Mirna Doris - Sona
Canzone Napoletana
Canzone classica napoletana, un bene emozionale dell’umanità che dalla fine del XIX secolo racconta con diverse forme vocali luci, ombre, storie e costumi di una città nata dal canto sofferto della sirena Partenope
Dalla fine dell’800 testo e melodia si fondono per creare un genere inimitabile di musica vocale: la canzone napoletana cosiddetta classica. Un repertorio che mescola matrici sonore locali con quelle europee e d’oltreoceano per raccontare la storia sociale, politica e di costume di Napoli, una città cantante che dalla sua fondazione ha fatto del canto il principale strumento di comunicazione
Mirna Doris
Cantante (vero nome Nunzia Chiarelli - Napoli, 28/9/1942 – 27/3/2020).

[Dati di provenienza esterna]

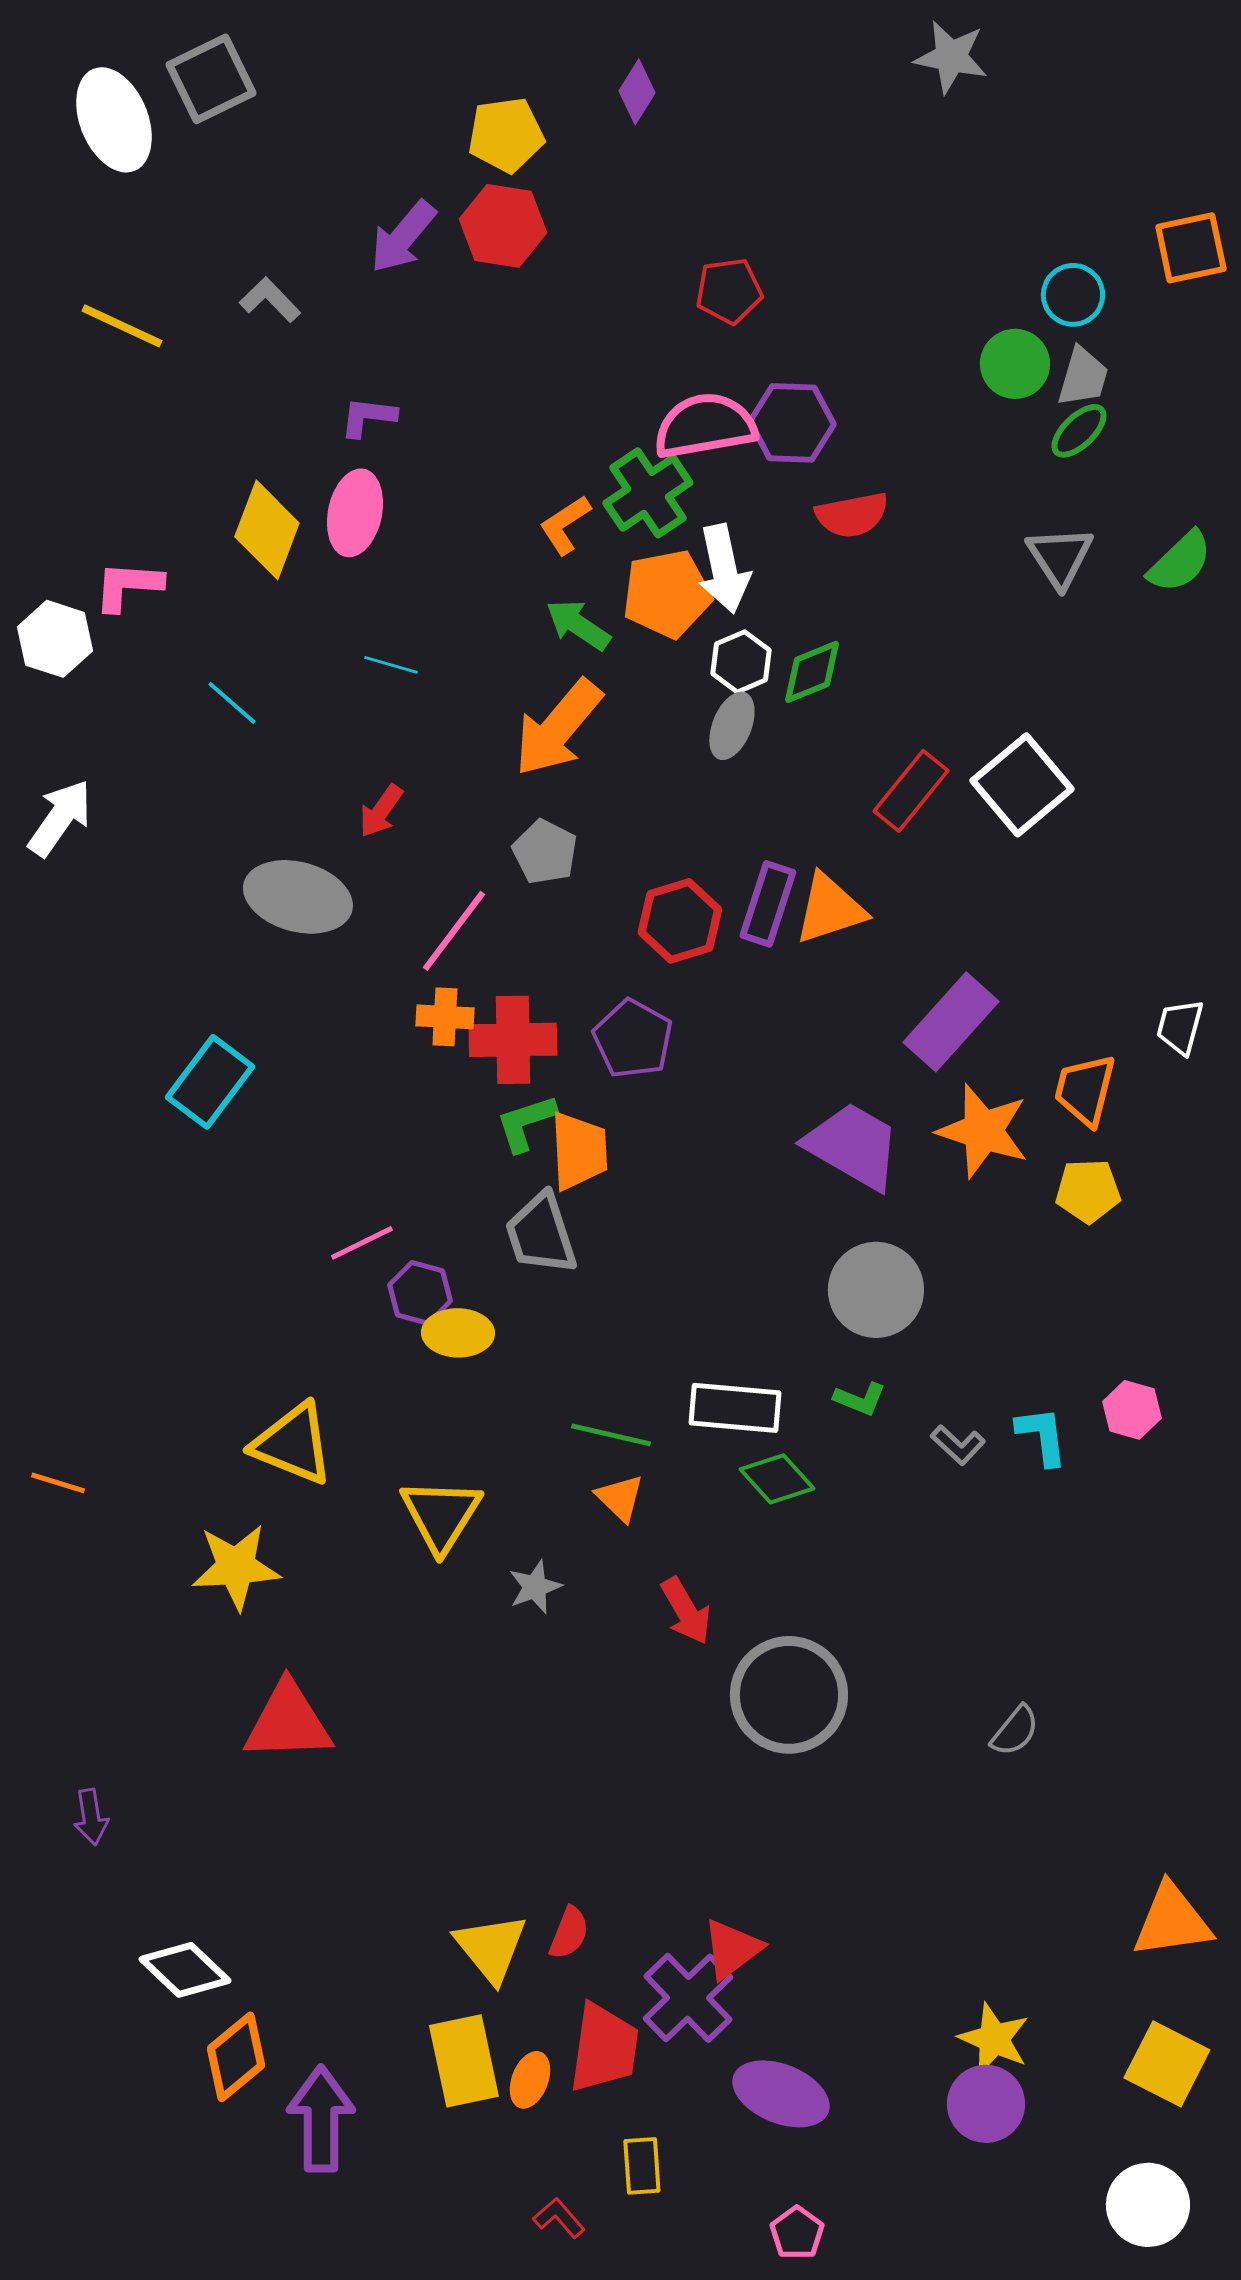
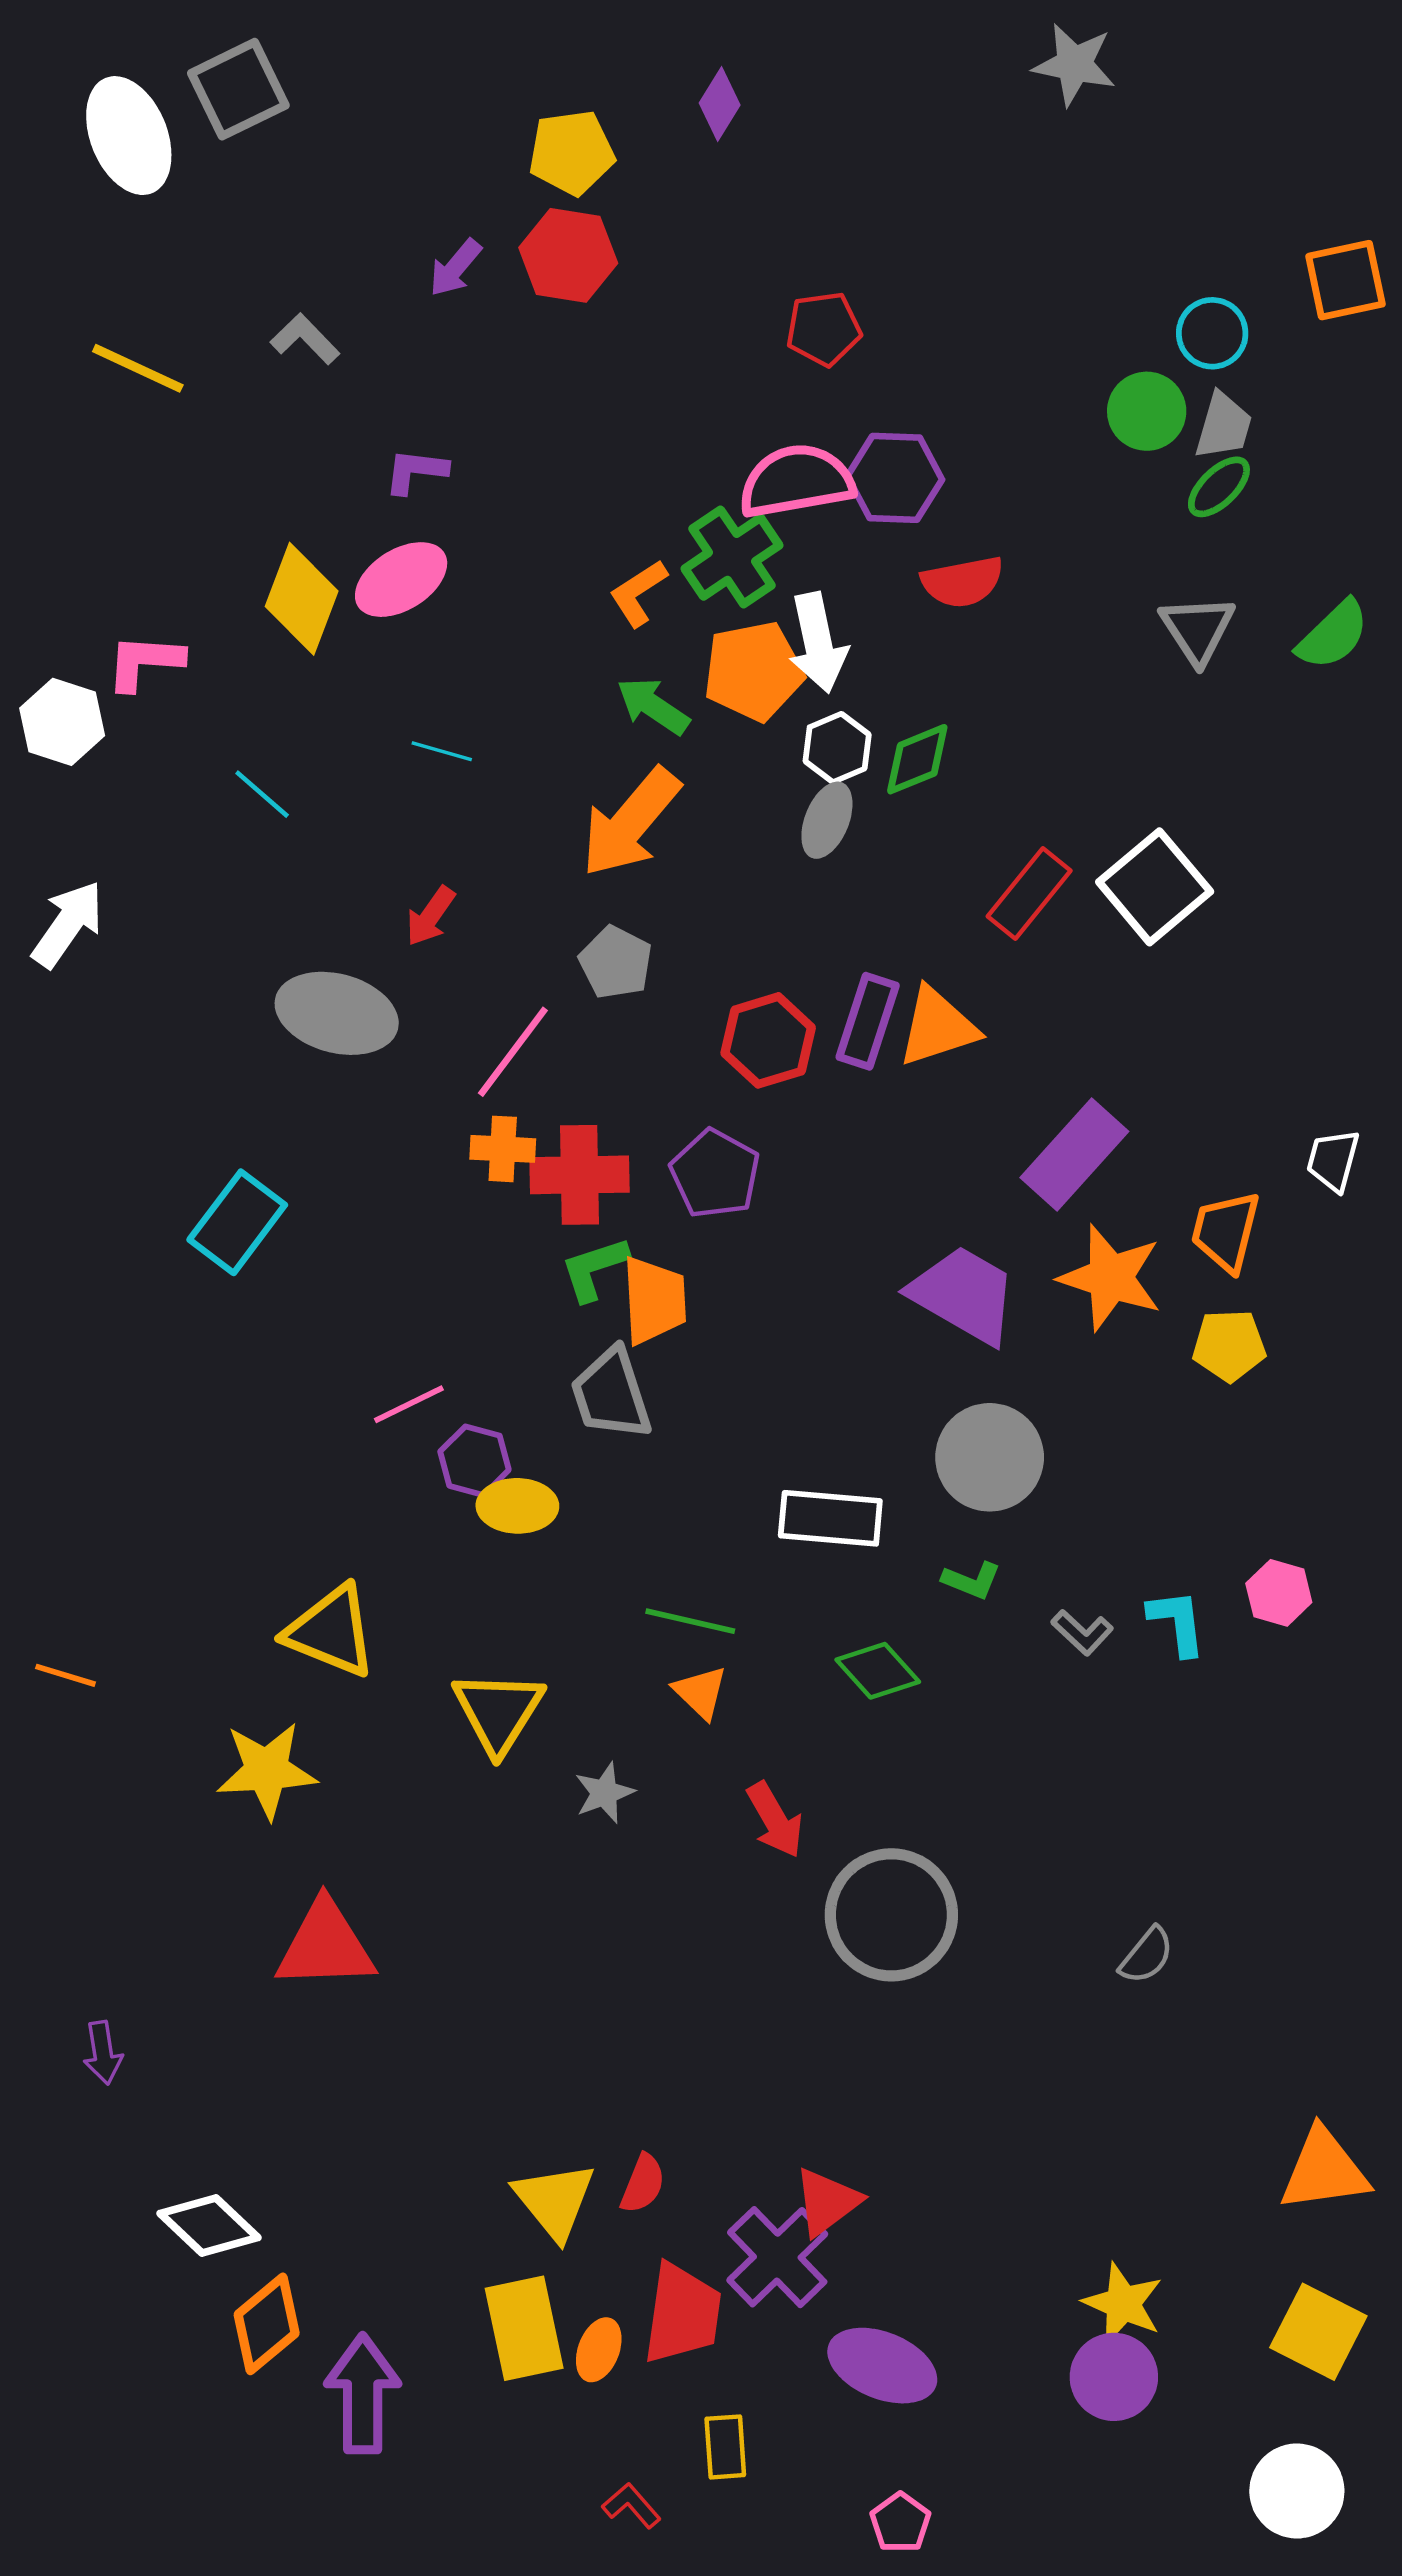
purple arrow: (403, 237) -> (455, 268), size x0.7
pink ellipse: (355, 513) -> (401, 580), turned 46
white rectangle: (735, 1408) -> (830, 1518), moved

Artista dotata di grande temperamento drammatico, inizia la carriera nel 1961 quando risulta vincitrice al concorso di Voci Nuove di Castrocaro che le permette di entrare in sala d’incisione come vocalist dei Juke-Box’s, un gruppo musicale diretto da Pino Ubaldo, con il quale registra i primi 45 giri.
Nel 1962 avviene il primo approccio con la canzone napoletana partecipando alla Barca d’Oro e al Gran Festival di Piedigrotta che le aprono, nel 1963, le porte per la prima di una lunga serie di partecipazioni al Festival della Canzone Napoletana.
Courtesy Antonio Sciotti
Nel 1966, con il passaggio alla Vis Radio, prende parte a manifestazioni di grande importanza quali Un Disco per l’Estate, il Festival delle Rose e il Festival di Zurigo. La definitiva affermazione avviene nel triennio 1968-1970 quando partecipa a due edizioni di Canzonissima e risulta vincitrice a ben due festival consecutivi con i motivi Core spezzato e Preghiera a ‘na mamma.
Dalla seconda metà degli anni ’70, affronta per la prima volta il repertorio classico napoletano con la pubblicazione dei 33 giri Int’’a n’ora Dio lavora e Era de maggio, impreziositi degli arrangiamenti di Tonino Esposito.
Mostra il massimo della sua straordinaria espressività e predisposizione per il repertorio classico partenopeo nel 1989 con la registrazione della collana discografica in quattro album Napoli una donna, prima antologia al femminile della canzone napoletana diretta da Alberto Sciotti per l’etichetta Phonotype.
Dal 1997 e fino al 2002, è protagonista del fortunato programma televisivo di Paolo Limiti Ci vediamo in Tv, dove propone le più belle canzoni antiche napoletane. I trionfi televisivi e teatrali continuano fino alla sua morte, avvenuta durante il picco della pandemia.